The Budget imposed 32 separate cuts across the education sector which, between them, have two notable characteristics. Firstly, they have the potential to disrupt the day-to-day operation of schools, making life impossible for school principals. Secondly, a range of small-minded spending reductions appear to target the disadvantaged, newcomer children, those with special needs and Travellers.
But it is the decision to increase class size and curtail substitution cover that carries the greatest potential to inflict further political damage on the Government. Mr O'Keeffe says the increase in class size from 27 to 28 at primary level will see the loss of 200 teaching posts. However, the teaching unions reckon more than 1,000 posts will go. The net result is clear: the Republic will be left with the most overcrowded classrooms in the EU at a time when enrolment figures are expected to increase by in excess of 100,000 in the next decade.
The decision to curtail substitution cover - by denying it for uncertified sick leave and for those on school business at second level - is also reprehensible. Teacher unions and school principals say the lack of adequate cover makes the new arrangements unworkable. They warn that children may have to be sent home when the measures are introduced in January. All of which begs an obvious question: does anyone in Government appreciate the practical, operational burden such changes impose on schools?
There are a series of other shameful cuts in the education budget, betraying a reckless disregard for the weak and vulnerable.

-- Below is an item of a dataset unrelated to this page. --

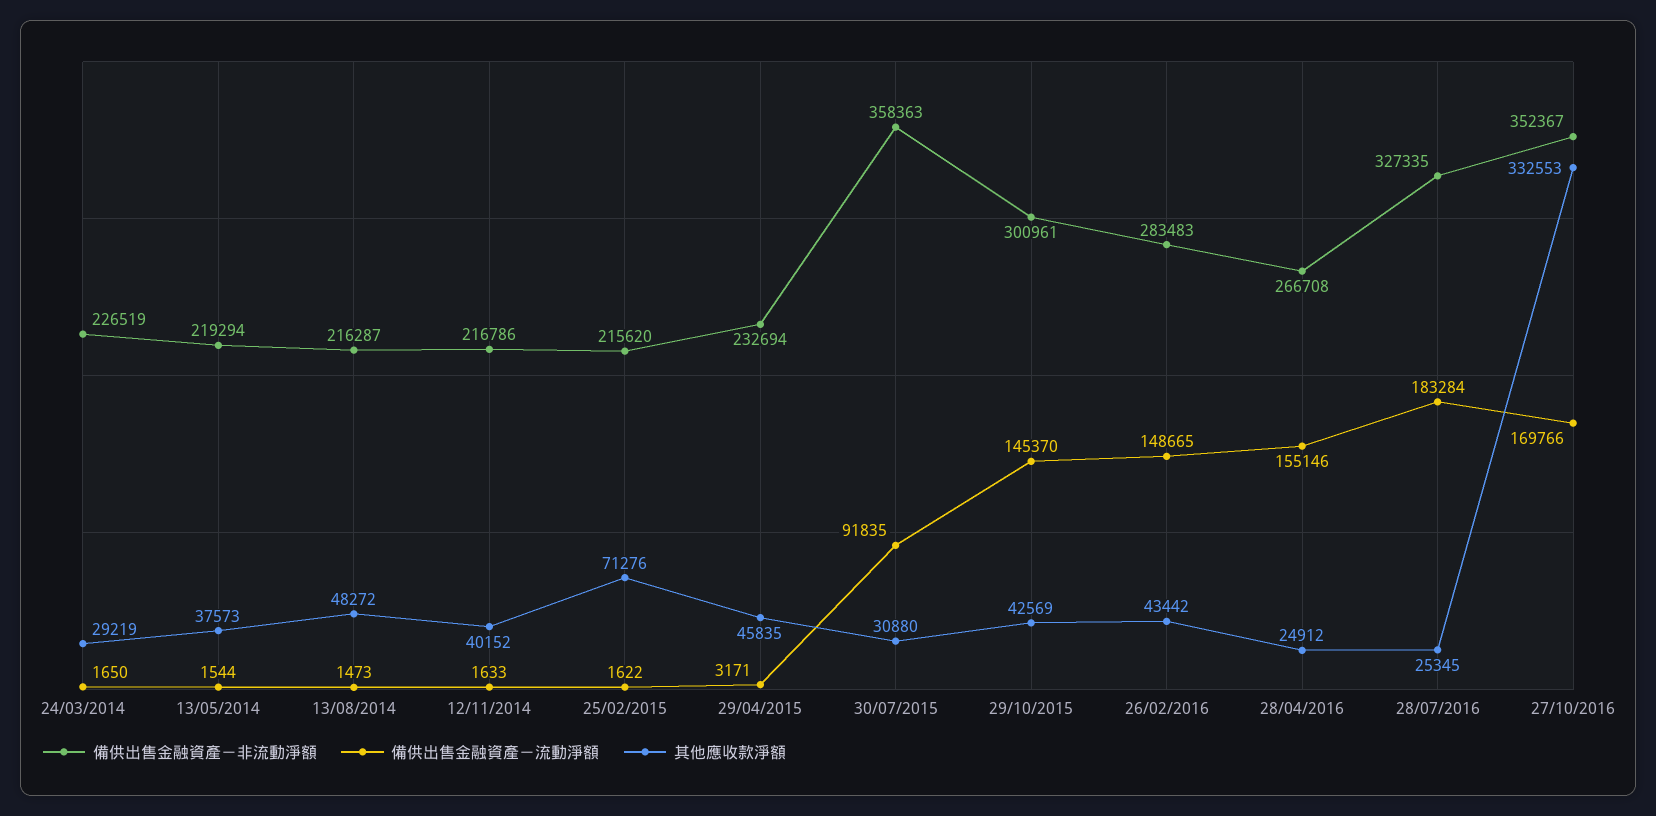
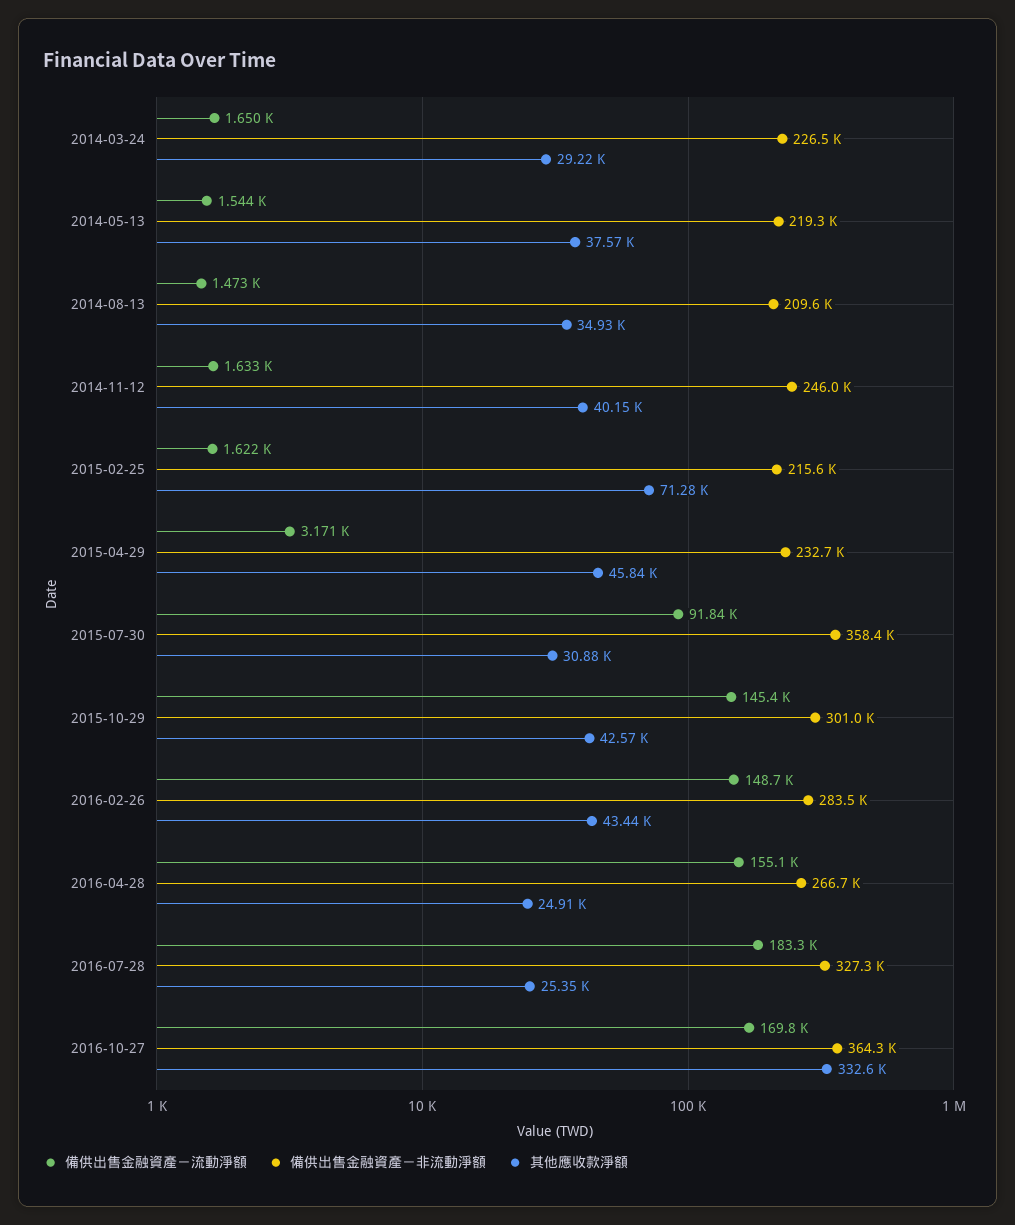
備供出售金融資產－非流動淨額, 13/08/2014: 216287 -> 209600
其他應收款淨額, 13/08/2014: 48272 -> 34930
備供出售金融資產－非流動淨額, 12/11/2014: 216786 -> 246000
備供出售金融資產－非流動淨額, 27/10/2016: 352367 -> 364300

Library services for disadvantaged children are reduced; a new ceiling of just two language support teachers for each school is being introduced; support services for Travellers are being cut and new legislation - conferring a series of robust rights on special needs children and their parents - is being "deferred".
The cumulative effect is grave. In an already underfunded education system, teachers face new pressures, children will suffer and parents will have to endure serious disruption. The Government, not for the first time in this Budget, has failed to fully appreciate the impact of its decisions. The teacher unions and the schools management can expect strong public support as they campaign to have these measures reversed.